Glass explained that any fire department accepting one of the devices would be agreeing to be paged out on cardiac calls. Each volunteer fire department that took charge of a LUCAS machine had to agree to a Memorandum of Understanding. Wording stipulates the device is to be used “as necessary during cardiac-related 911 calls in Franklin County” and that “failure to respond to these calls may result in termination of the MOU.”

“We’ve already had around five CPR calls this year,” said Hodges Fire Chief Leslie Cantrell, “and performing CPR really wears you out. These devices will be extremely beneficial for the firefighters as well as those in need of help.”

Cantrell explained CPR is performed in two-minute intervals, and in a recent call, a resident received eight rounds of CPR. “It’s very tiresome, and sometimes we have to do this during hot weather. You really have to get and keep the blood pumping and let the ambulance have time to get there so they can get the necessary drugs into their system.”

“I want to thank the commissioners and Rep. Jamie Kiel,” noted Glass. “Without their help, we would not have been able to acquire the necessary grant money to obtain these machines.”

Kiel, who was on hand for the Sept. 14 meeting, said the devices “could well mean the difference between life and death in an emergency situation.”

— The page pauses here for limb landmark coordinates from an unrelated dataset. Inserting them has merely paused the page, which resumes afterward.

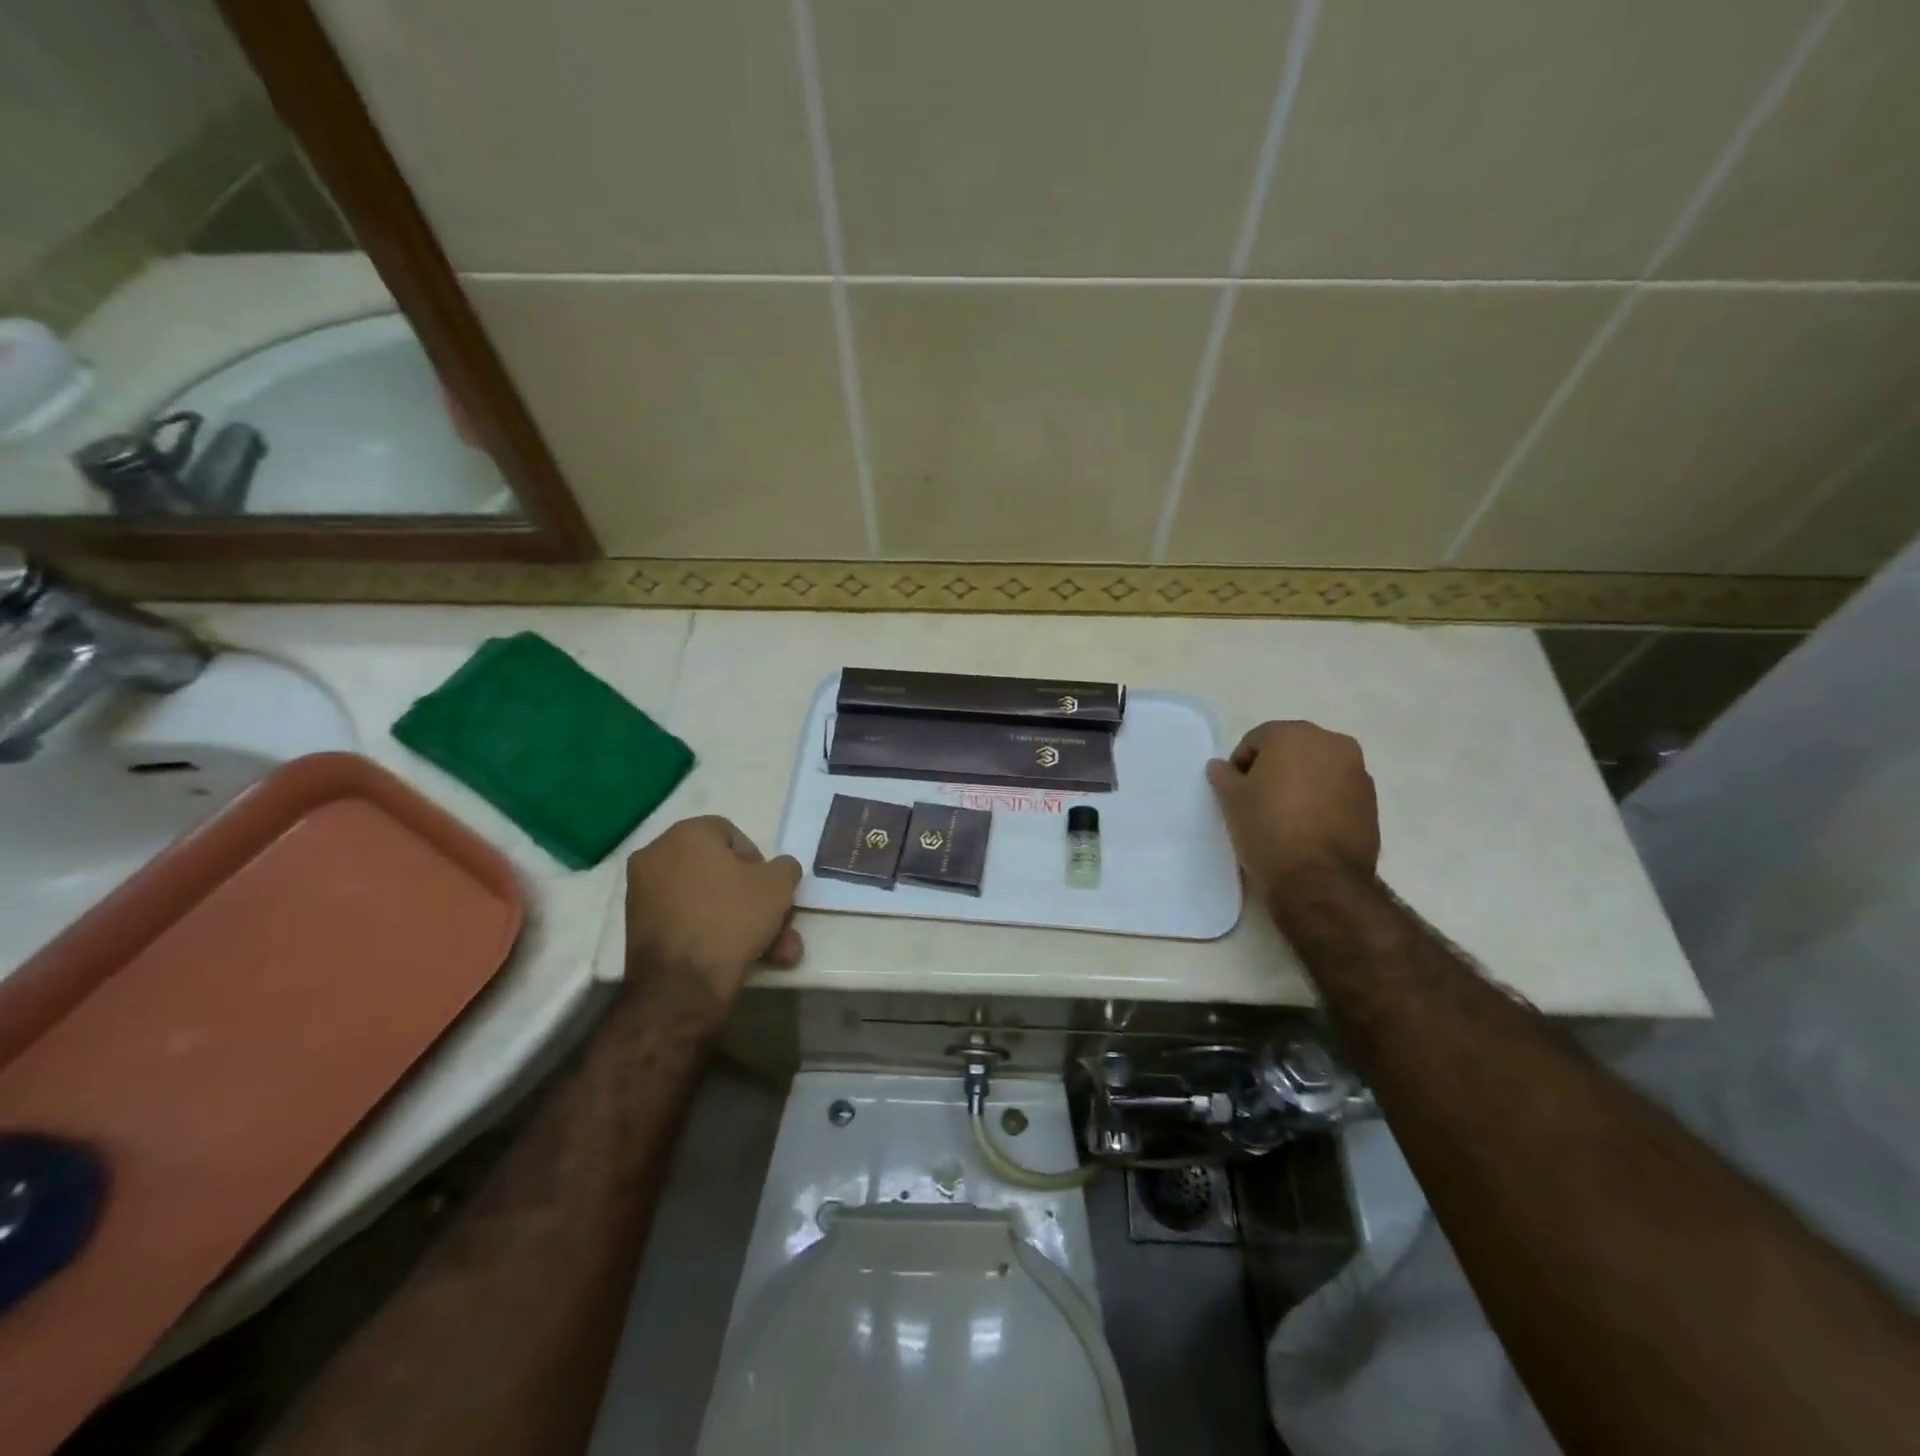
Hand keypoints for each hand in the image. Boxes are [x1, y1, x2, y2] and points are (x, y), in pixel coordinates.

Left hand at [624, 816, 802, 1009]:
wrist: (681, 985)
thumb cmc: (731, 918)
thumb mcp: (778, 885)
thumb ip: (784, 867)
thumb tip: (778, 870)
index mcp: (686, 834)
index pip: (731, 834)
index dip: (759, 861)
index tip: (772, 889)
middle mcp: (657, 856)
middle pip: (720, 873)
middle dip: (756, 902)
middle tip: (780, 926)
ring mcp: (643, 894)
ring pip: (707, 901)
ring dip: (744, 924)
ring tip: (776, 953)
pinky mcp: (639, 928)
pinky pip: (688, 921)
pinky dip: (713, 934)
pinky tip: (743, 959)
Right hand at [1206, 721, 1379, 901]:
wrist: (1319, 879)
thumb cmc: (1268, 828)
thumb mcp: (1231, 800)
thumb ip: (1224, 775)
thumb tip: (1221, 766)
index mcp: (1295, 734)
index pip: (1256, 740)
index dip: (1240, 765)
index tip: (1234, 792)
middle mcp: (1332, 743)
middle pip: (1291, 749)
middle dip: (1273, 769)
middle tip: (1257, 800)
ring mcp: (1358, 772)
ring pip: (1317, 770)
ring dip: (1300, 784)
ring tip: (1284, 816)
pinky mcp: (1372, 802)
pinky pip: (1337, 791)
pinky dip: (1321, 800)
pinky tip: (1307, 828)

“Our volunteer firefighters are most often rural and don’t have access to immediate ambulance care,” he said. “Many of us live somewhere an ambulance might not be able to get to in time, and these devices will allow our volunteer firefighters to provide quicker life-saving care to the members of our community.”

“We appreciate our volunteer fire departments and the service they provide,” added Commission Chairman Barry Moore. “Every minute counts.”